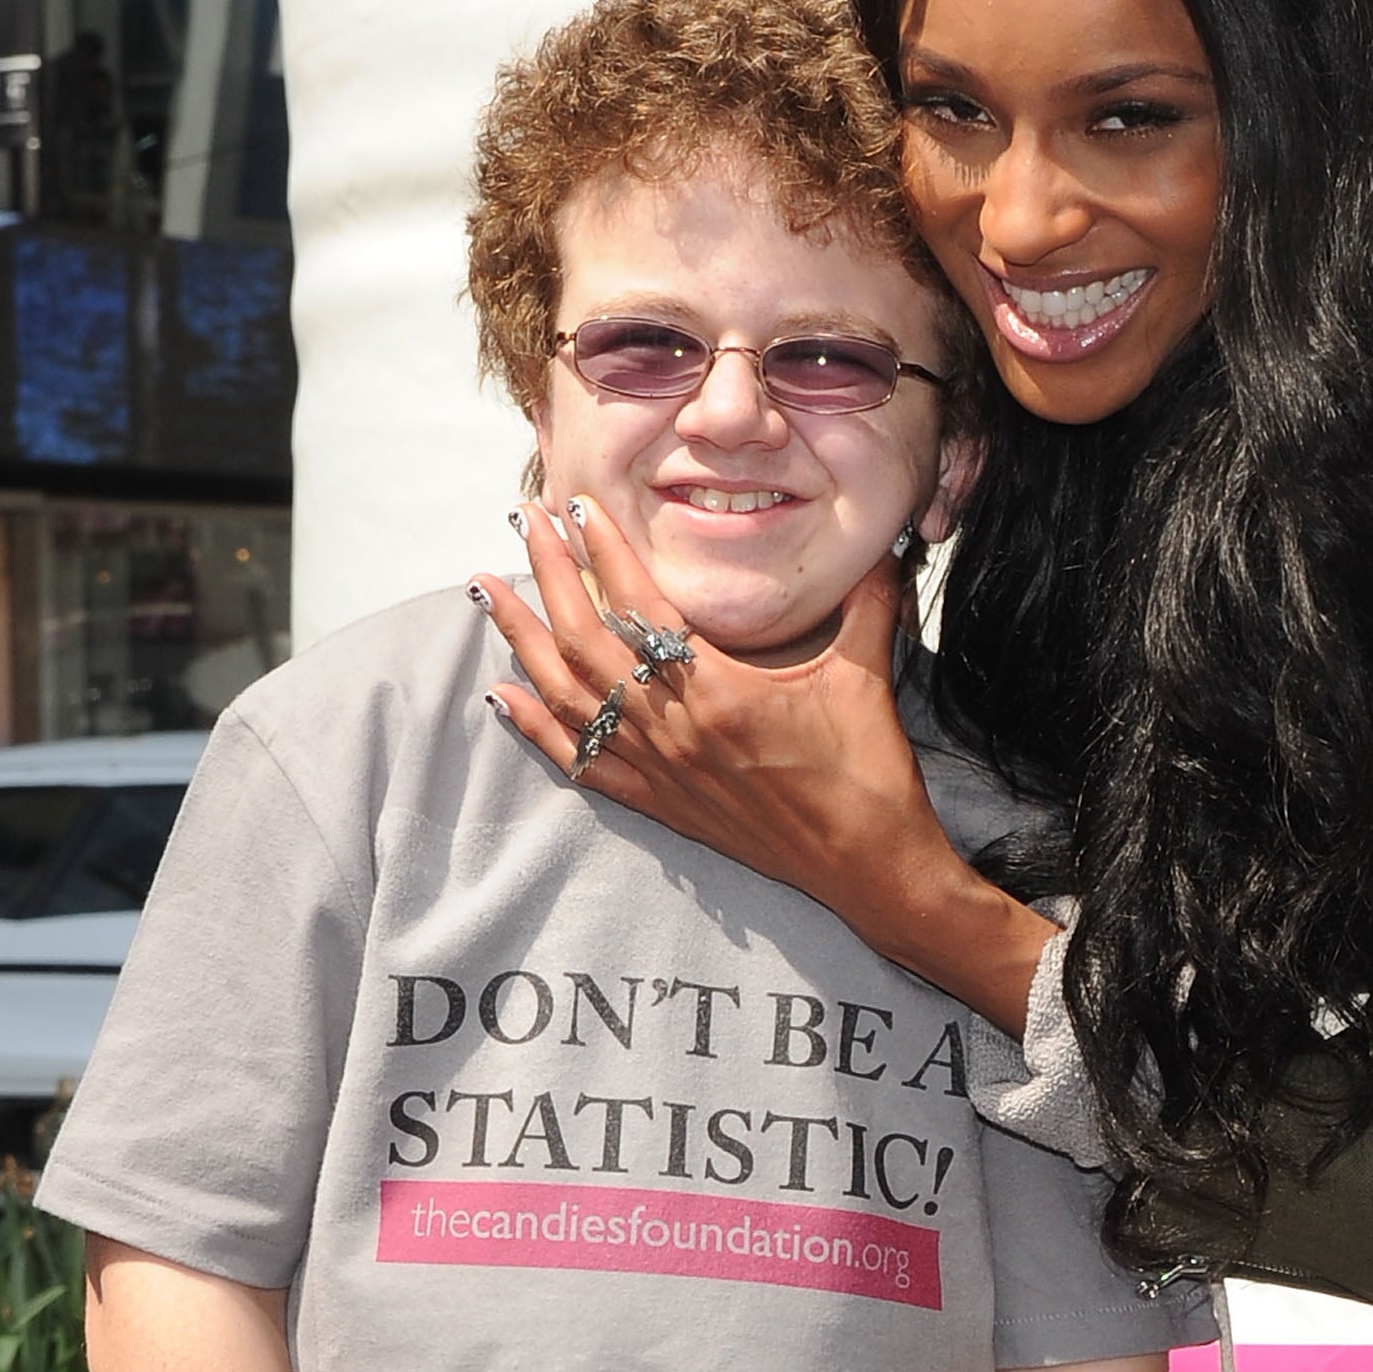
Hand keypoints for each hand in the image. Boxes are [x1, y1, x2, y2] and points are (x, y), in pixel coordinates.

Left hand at [471, 496, 1050, 1023]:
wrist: (866, 866)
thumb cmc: (868, 773)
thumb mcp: (867, 676)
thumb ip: (870, 601)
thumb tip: (887, 540)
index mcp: (721, 691)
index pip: (644, 606)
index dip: (607, 552)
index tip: (578, 505)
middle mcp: (675, 729)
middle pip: (587, 641)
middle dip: (550, 575)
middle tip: (523, 521)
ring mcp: (659, 770)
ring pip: (567, 696)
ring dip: (521, 639)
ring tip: (486, 591)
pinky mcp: (658, 804)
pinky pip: (579, 762)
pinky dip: (533, 728)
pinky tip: (499, 695)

● **Assignment**
In the records above, return precisely the line containing "middle tip: (523, 521)" and each line that comes after it, up to the final one.

● **Response for this exercise**
middle tip: (523, 521)
ring mcp: (659, 770)
ring pip: (567, 696)
ring dip: (521, 639)
ring tip: (486, 591)
pinky mcp: (658, 804)
pinky pip: (579, 762)
pinky dip: (533, 728)
pinky tip: (499, 695)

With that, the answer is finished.